Your Data Is Lying

Every property manager I know obsesses over AirDNA data. They benchmark their performance, underwrite new acquisitions, and make pricing decisions based on scraped occupancy metrics.

Here's the problem: that data is systematically overstating your market's actual paid performance by 8-10 percentage points. And almost nobody is talking about it.

The Blocked-Night Problem

The core distortion is simple: "non-revenue nights" like owner stays and maintenance holds get miscounted as paid bookings.

According to Key Data's analysis of occupancy metrics, in the U.S., owner and hold nights each average approximately 10% annually. That means roughly 20% of calendar inventory generates no revenue.

Globally, AllTheRooms reports that hosts block their calendars around 20% of the time.

If scraped datasets misclassify even half of these non-revenue nights as booked, paid occupancy is overstated by 8-10 percentage points.

How Scraped Data Actually Works

When a scraper views a calendar, it sees dates as either "available" or "unavailable." The "unavailable" status covers:

Paid bookings
Owner stays
Maintenance blocks
Platform-imposed restrictions

As peer-reviewed research in PLOS One notes, this ambiguity "likely results in some overestimation of occupancies."

AirDNA explicitly acknowledges this limitation. Their enterprise documentation states they "can not perfectly distinguish between booked and blocked nights."

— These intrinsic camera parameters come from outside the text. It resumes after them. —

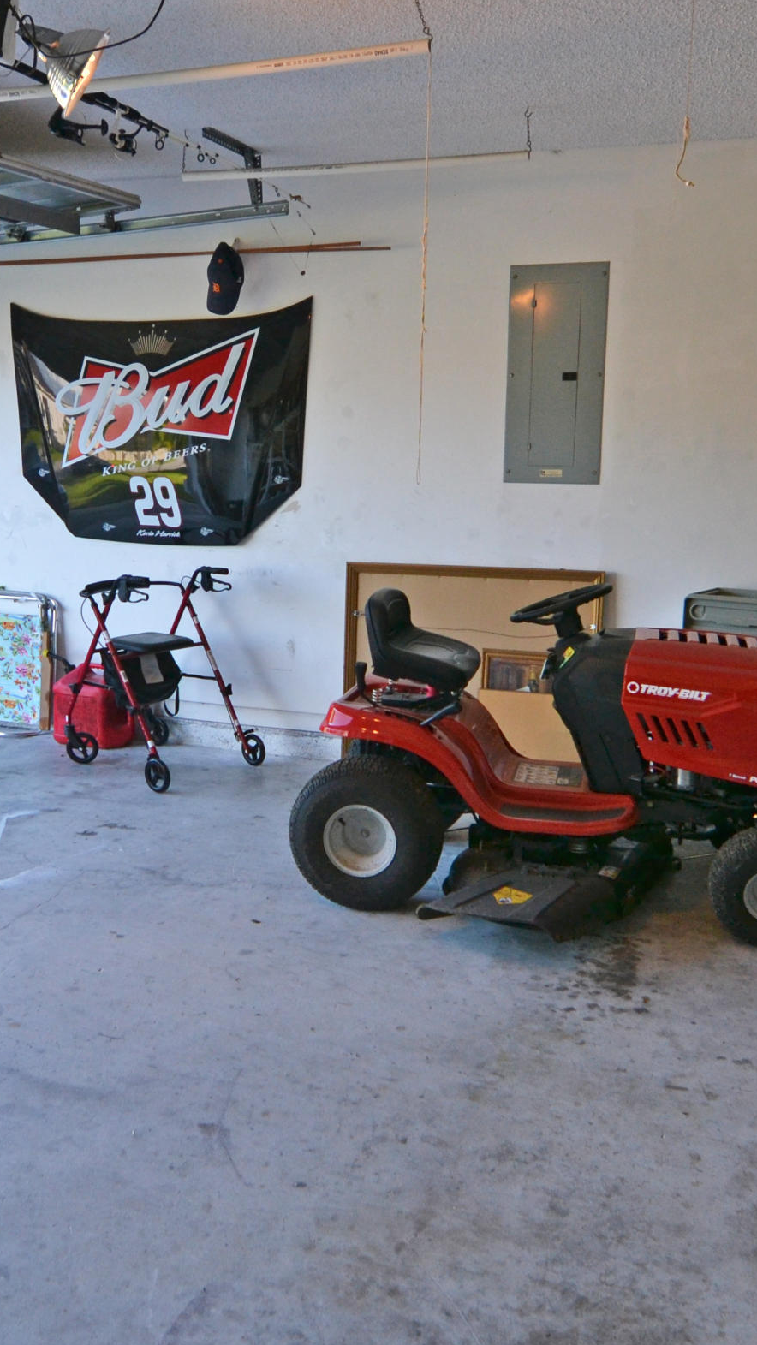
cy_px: 675
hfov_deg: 35.6
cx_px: 313
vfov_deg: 59.5
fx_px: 1177
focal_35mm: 33
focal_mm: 11
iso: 400
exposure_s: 1/80
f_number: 4.5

The May 2024 Reclassification

This isn't theoretical. In May 2024, AirDNA retroactively reclassified "Advanced Notice" and "Preparation Time" days from booked to available, altering historical baselines back to 2022.

That means if you compared your 2023 performance to 2022 market data before May 2024, your baseline was wrong.

The Overestimation Math

Key Data provides a concrete example: a property with 44 guest nights, 12 owner nights, and 8 hold nights would show:

Calendar Occupancy (scraped view): 64%
Adjusted Paid Occupancy (direct view): 54%

That's a 10-point discrepancy on a single property. Scale that across a market, and your underwriting assumptions are fundamentally flawed.

Non-revenue nights	Misclassification rate	Occupancy overstatement
10% (Conservative)	50%	5 points
20% (Typical US)	50%	10 points

Why It Varies by Market

The magnitude of bias varies significantly by market type.

Leisure and Seasonal Markets: Owner usage and seasonal maintenance are prevalent. Key Data reports that hold occupancy alone can reach nearly 16% in some periods. Expect higher bias; a correction of 10-20 percentage points may be necessary.

Urban and Professionalized Markets: Fewer owner stays, more standardized availability. Bias is likely lower but present. A correction of 5-10 percentage points is a reasonable baseline.

The Revenue Modeling Problem

Revenue estimates from scraped data often assume a booked night was sold at the "last available rate" observed before booking. According to AirDNA's own documentation, this fails to account for:

Discounts: Weekly, monthly, or annual discounts are invisible to scrapers
Off-Platform Bookings: Direct bookings may have different pricing
Channel Blind Spots: Scrapers can't identify channel-specific pricing variations

The Provider Landscape

Provider	Source Type	Blocked vs Booked Handling	Limitations
AirDNA	Scraped	ML classification; admits imperfect distinction	92% accuracy claim dates to 2015 training data
Key Data	Direct PMS + Scrape	Explicitly separates guest/owner/hold nights	~700k properties via 65+ PMS integrations
AllTheRooms	Scraped	Tracks booked, blocked, vacant separately	Provides "Adjusted Occupancy" definitions

What You Should Actually Do

For Revenue Management: Use Adjusted Paid Occupancy (Guest Nights / Total minus Owner minus Hold) as your primary metric. Relying on Calendar Occupancy creates false signals of high demand.

For Underwriting: When using scraped data for new acquisitions, apply a "haircut" to both occupancy and ADR. As Key Data recommends, a conservative approach reduces scraped RevPAR by 10-15% unless validated otherwise.

For Due Diligence: When evaluating data providers, ask specifically:

"What is the precision of your booked-vs-blocked model for current data?"
"How do you handle Preparation Time and Advanced Notice blocks?"
"What percentage of your data comes from direct PMS integrations versus scraping?"

The Bottom Line

Scraped data captures the breadth of supply but systematically overstates paid demand. Direct-source data captures true demand but not the whole market.

The smart operators use both: direct-source data to anchor financial KPIs like RevPAR and Adjusted Paid Occupancy, while leveraging scraped data for broad supply analysis.

Without local calibration, you're making decisions based on numbers that are systematically too optimistic. And in a market where margins are already compressed, that's a luxury you can't afford.